Gentle Heat Treatment
Many people who are seeking natural sapphire prefer to buy unheated sapphires. However, since these untreated gems are so rare, there is a limited choice of color, size and shape. The overwhelming majority of sapphires on the market have been heat-treated, including many of the high-end stones.
Heated Blue Sapphire from Madagascar
Some customers who have become acquainted with the realities of the sapphire market inform us that they are willing to buy a heated sapphire, but one that has been treated with "gentle heat" only. The term "gentle heat" was not a familiar term to us, but it appears to be an increasingly popular concept. When we saw it used with approval on a website by a group calling themselves the Jewelers Ethics Association, we became concerned.
Our concern is that the term "gentle heat" for the heat treatment of sapphire and ruby is misleading, since this treatment is actually done at very high temperatures.
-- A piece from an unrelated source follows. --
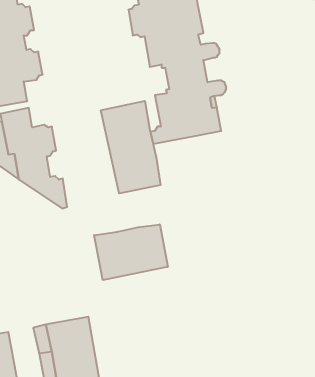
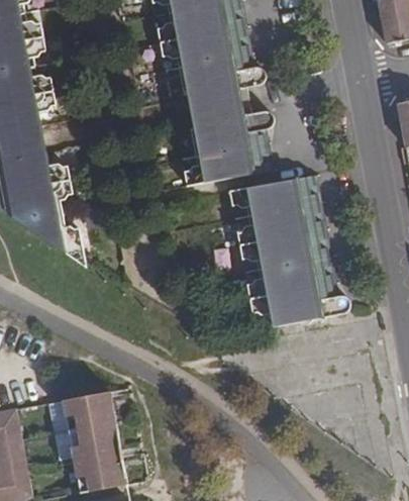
building: [101,101,160,193] -> none
building: none -> [230,175,349,325]
building: [94,224,168,280] -> none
Even the so-called low temperature heating of gems such as quartz, apatite, beryl, spodumene and tanzanite, is carried out at temperatures that many might find surprising.
Unheated Blue-Green Sapphire from Tanzania
The reason why sapphire is heated at very high temperatures is that the goal of the heat treatment is to dissolve rutile inclusions. When rutile is dissolved, it has two salutary effects; the clarity of the stone is improved by the elimination of cloudiness and the color is enhanced by the release of titanium into the sapphire lattice.
In order to achieve this goal, very high temperatures are required, since rutile (titanium dioxide) begins to dissolve at temperatures around 1650 degrees centigrade and has a melting point of 1843 degrees centigrade. I don't think anyone could fairly call this "gentle heat". In fact it is in the same temperature range as the ovens that are used to cremate human remains.
Other gem varieties, such as quartz, tanzanite and beryl, are heated at much lower temperatures to improve their color. But even this "low temperature" heating is accomplished at temperatures ranging from 600 to 1200 degrees centigrade; 2 to 4 times higher than the maximum temperature of most kitchen ovens.
The only "gentle" thing about low temperature heating is that it does not cause internal structures in the gem to dissolve or melt. For that reason it is usually very difficult to tell whether a gem has been heated at these lower temperatures. Even the best gemological labs will not usually be able to determine that such gems have been heated. Sapphires, on the other hand, can reliably be graded as heated or unheated because they are heated at extremely high temperatures. As much as some buyers might be disappointed, there is nothing "gentle" about it.